About our Daughter
I am mother to four wonderful daughters, ages 17, 19, 21, and 23, and wife to the greatest husband on earth. God has given us a special child to raise one who was diagnosed with early-onset bipolar disorder at the age of seven, though she showed signs of it from the age of fifteen months. She also has ADHD, Sensory Integration Disorder (sensory seeking), Dyslexia, and Non-Verbal Learning Disorder-NOS, all typical comorbidities for a bipolar child. In spite of the trials, she enjoys lacrosse, running (finished her first marathon in October of 2014!), and reading and writing her own books. I will share with you the many joys and sorrows we have faced and will face in the future with the hope that you may find better understanding about this mental illness caused by both chemical and structural abnormalities in the brain. I desire that you will be encouraged by this blog if you are also dealing with a bipolar child. Thank you for reading and sharing in our journey.
How Did You Know She Was Bipolar So Young?
I wrote a long explanation of how we came to this bipolar diagnosis in a child so young under my post of March 19th of 2009. If your child or a child you know bears similarities, please seek out a good psychiatrist and don't wait for "things to get better." Often they will simply get worse, and the longer a child is unmedicated, the more damage their brain can accrue. Early diagnoses and treatment are key to providing these children with a chance at a successful life later as a teen and an adult.
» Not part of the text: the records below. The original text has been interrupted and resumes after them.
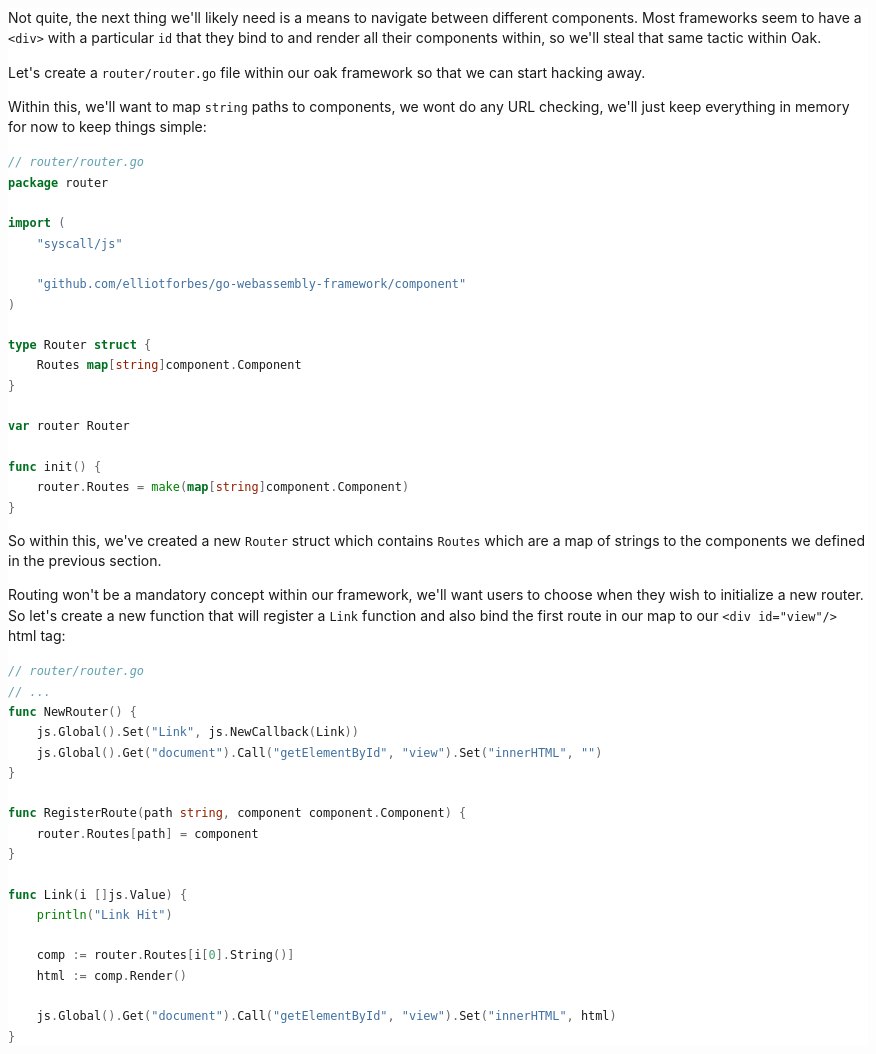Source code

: Not quite, the next thing we'll likely need is a means to navigate between
different components. Most frameworks seem to have a `<div>` with a particular
`id` that they bind to and render all their components within, so we'll steal
that same tactic within Oak.

Let's create a `router/router.go` file within our oak framework so that we can
start hacking away.

Within this, we'll want to map `string` paths to components, we wont do any URL
checking, we'll just keep everything in memory for now to keep things simple:

```go
// router/router.go
package router

import (
    "syscall/js"

    "github.com/elliotforbes/go-webassembly-framework/component"
)

type Router struct {
    Routes map[string]component.Component
}

var router Router

func init() {
    router.Routes = make(map[string]component.Component)
}
```

So within this, we've created a new `Router` struct which contains `Routes`
which are a map of strings to the components we defined in the previous section.

Routing won't be a mandatory concept within our framework, we'll want users to
choose when they wish to initialize a new router. So let's create a new function
that will register a `Link` function and also bind the first route in our map to
our `<div id="view"/>` html tag:

```go
// router/router.go
// ...
func NewRouter() {
    js.Global().Set("Link", js.NewCallback(Link))
    js.Global().Get("document").Call("getElementById", "view").Set("innerHTML", "")
}

func RegisterRoute(path string, component component.Component) {
    router.Routes[path] = component
}

func Link(i []js.Value) {
    println("Link Hit")

    comp := router.Routes[i[0].String()]
    html := comp.Render()

    js.Global().Get("document").Call("getElementById", "view").Set("innerHTML", html)
}
```
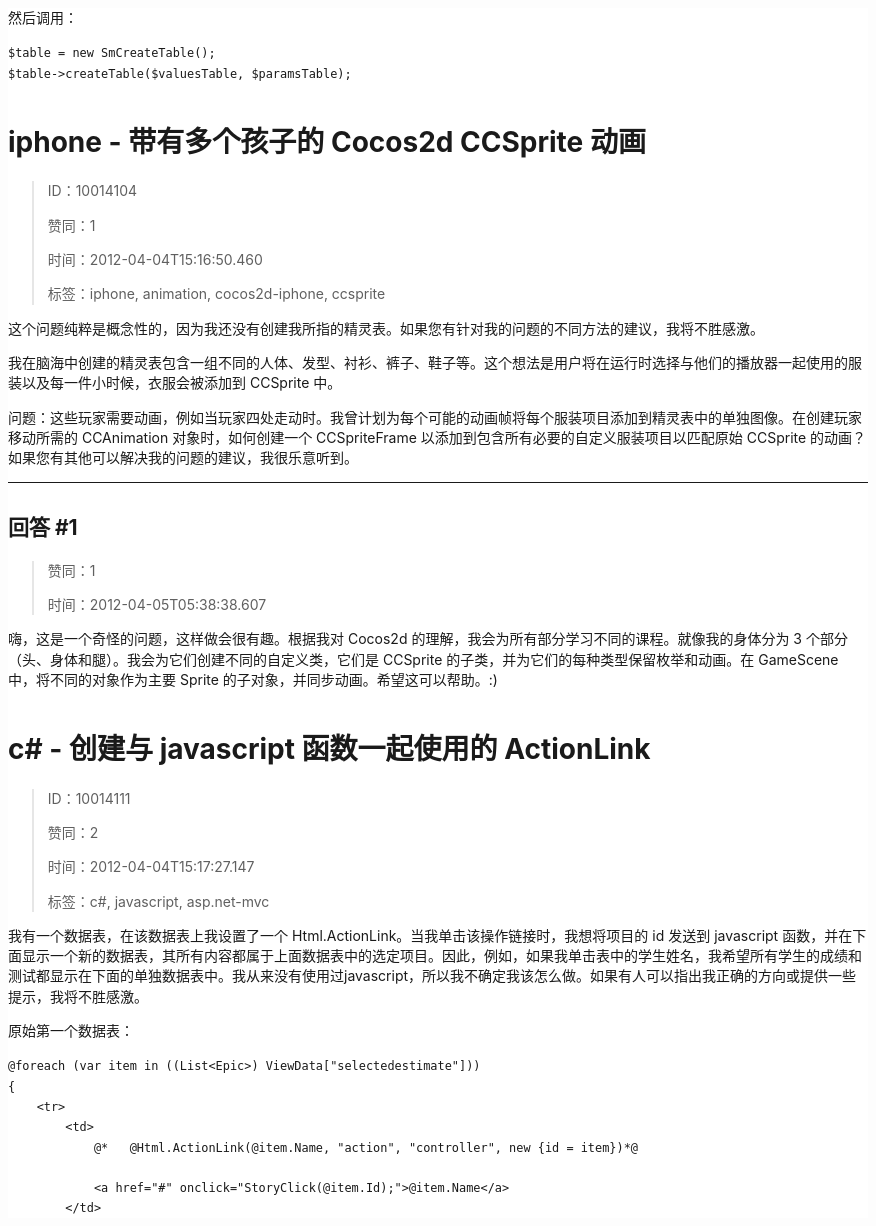 然后调用：

```
$table = new SmCreateTable();
$table->createTable($valuesTable, $paramsTable); 
```

# iphone - 带有多个孩子的 Cocos2d CCSprite 动画

> ID：10014104
> 
> 赞同：1
> 
> 时间：2012-04-04T15:16:50.460
> 
> 标签：iphone, animation, cocos2d-iphone, ccsprite

这个问题纯粹是概念性的，因为我还没有创建我所指的精灵表。如果您有针对我的问题的不同方法的建议，我将不胜感激。

我在脑海中创建的精灵表包含一组不同的人体、发型、衬衫、裤子、鞋子等。这个想法是用户将在运行时选择与他们的播放器一起使用的服装以及每一件小时候，衣服会被添加到 CCSprite 中。

问题：这些玩家需要动画，例如当玩家四处走动时。我曾计划为每个可能的动画帧将每个服装项目添加到精灵表中的单独图像。在创建玩家移动所需的 CCAnimation 对象时，如何创建一个 CCSpriteFrame 以添加到包含所有必要的自定义服装项目以匹配原始 CCSprite 的动画？如果您有其他可以解决我的问题的建议，我很乐意听到。

* * *

## 回答 #1

> 赞同：1
> 
> 时间：2012-04-05T05:38:38.607

嗨，这是一个奇怪的问题，这样做会很有趣。根据我对 Cocos2d 的理解，我会为所有部分学习不同的课程。就像我的身体分为 3 个部分（头、身体和腿）。我会为它们创建不同的自定义类，它们是 CCSprite 的子类，并为它们的每种类型保留枚举和动画。在 GameScene 中，将不同的对象作为主要 Sprite 的子对象，并同步动画。希望这可以帮助。:)

# c# - 创建与 javascript 函数一起使用的 ActionLink

> ID：10014111
> 
> 赞同：2
> 
> 时间：2012-04-04T15:17:27.147
> 
> 标签：c#, javascript, asp.net-mvc

我有一个数据表，在该数据表上我设置了一个 Html.ActionLink。当我单击该操作链接时，我想将项目的 id 发送到 javascript 函数，并在下面显示一个新的数据表，其所有内容都属于上面数据表中的选定项目。因此，例如，如果我单击表中的学生姓名，我希望所有学生的成绩和测试都显示在下面的单独数据表中。我从来没有使用过javascript，所以我不确定我该怎么做。如果有人可以指出我正确的方向或提供一些提示，我将不胜感激。

原始第一个数据表：

```
@foreach (var item in ((List<Epic>) ViewData["selectedestimate"]))
{
    <tr>
        <td>
            @*   @Html.ActionLink(@item.Name, "action", "controller", new {id = item})*@

            <a href="#" onclick="StoryClick(@item.Id);">@item.Name</a>
        </td> 
```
Tuesday, November 24, 2009
Great Psychiatrist Appointment
Caroline's psychiatrist agreed that her late afternoon/evening hypomania could be caused by a dip in her Lithium level since we are not using the extended release form. So we got a prescription for Lithobid, the ER form of lithium, and we shall see if it works. Also she needs to get a bunch of blood drawn for lithium and Trileptal levels as well as thyroid and liver panels. Lithium can damage your thyroid, and the anti-psychotics can harm the liver. Poor kids. If their disorder doesn't kill them, their medications can. Not to be flippant and callous, it is just the sad reality of what we live with every day.